『ギリシア神話』 読書目標”とにかく読了 ギリシア悲劇”で、悲劇作品を楽しむためにギリシア神話の理解が必要なために読みました。
石井桃子先生が高学年向けに編集・訳した『ギリシア神話』で、優しさを感じる訳で、大筋を理解する上でとても役立つ1冊
ギリシア神話 Amazon
レビュー
編・訳者の石井桃子さんについて
1907年生まれ、日本女子大英文学科卒業後、「クマのプーさん」「たのしい川べ」「ちいさいおうち」などの翻訳を行い、絵本、創作、評論と、子どもの本の世界で仕事された方。
「ノンちゃん雲に乗る」で文部大臣賞を受賞。長年にわたる児童文学への貢献により、菊池寛賞を受賞。
翻訳には、あの「ピーターラビットの絵本シリーズ」などがある方です。
本書について
長年児童文学の分野で活躍された著者が高学年向けに『ギリシア神話』を編集・訳をされた本書は、その訳は非常に優しく丁寧で、スッと入ってくる感じで本当に読みやすいものに仕上がっていました。
本書は『ギリシア神話』のオリュンポス12神をはじめとする神々の話、ペルセウスやヘラクレスやアテナイの王のテーセウスといった英雄たちの話、有名なトロイア戦争、戦争後のオデュッセウスの帰国の苦労などの話で構成されています。
英雄たちというのは、ジョーゼフ・キャンベルが示した”貴種流離譚”の話で展開されています。神話の時代から今も続く人間の関心のそのモデルがここに表されているんだなという思いを強くなりました。
ユダヤ教、キリスト教、イスラム教には、「ノアの箱舟」という話がありますが、ギリシア神話にも同じような話があります。
●ギリシア神話におけるノアの箱舟的話し
人間たちがお互いに争い合う時代となり、その様を見た主神ゼウスがそんな人間たちを滅ぼしてしまえと、大雨を降らせて大洪水を起こさせます。ここで信仰心篤く心優しいデューカリオンと妻のピュラの2人が乗った小さな舟だけが助かったという話です。
この大洪水というのは恐らく各地で発生し、それが神話の一エピソードとして伝えられ続け、のちに聖書においてもそれが展開されて、ユダヤ教・キリスト教・イスラム教へと受け継がれていったのだと思います。このエピソードを知って、他の神話、特にユーラシア大陸以外の地での神話などはどうなんだろうという興味がわきました。
トロイア戦争について、本書を読むまであまり考えてなかったのですが、トロイア戦争におけるオリュンポスの神々がどちらを味方するのかということについてなるほどと思うことができたことです。

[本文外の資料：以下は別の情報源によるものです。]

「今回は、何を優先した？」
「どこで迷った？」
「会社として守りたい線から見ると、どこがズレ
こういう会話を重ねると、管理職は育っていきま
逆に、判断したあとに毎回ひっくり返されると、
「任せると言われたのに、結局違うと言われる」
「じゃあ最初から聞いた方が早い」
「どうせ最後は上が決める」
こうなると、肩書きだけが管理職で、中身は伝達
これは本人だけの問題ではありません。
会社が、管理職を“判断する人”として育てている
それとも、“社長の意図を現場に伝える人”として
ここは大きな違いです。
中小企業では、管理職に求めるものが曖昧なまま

トロイアの王子パリスが、女神ヘラ、アテナ、アフロディテの3人の中から最も美しいものを選ぶように言われたときにアフロディテを選んだことから、二人の女神ヘラとアテナを怒らせてしまいます。これにより女神ヘラとアテナはギリシア側を応援し、アフロディテはトロイア側を応援するという図式になり、神々たちも両陣営を後押ししながら戦争が展開していくのです。ここについてはそれほど意識していなかったことを本書で明確に意識できました。
様々な逸話が収録されていますが、石井桃子先生のその編集と訳のおかげでたいへん読みやすく仕上がっているギリシア神話です。入り口としておすすめな1冊です。
(本書より、古代ギリシアとその付近の地図)
〈書籍データ〉
『ギリシア神話』
編・訳者:石井桃子
画 :富山妙子
発 行 :のら書房
価 格:2,000円(税別)
2000年11月30日 初版発行
本書は、あかね書房により1958年に発刊された『ギリシア神話』を復刊したものです。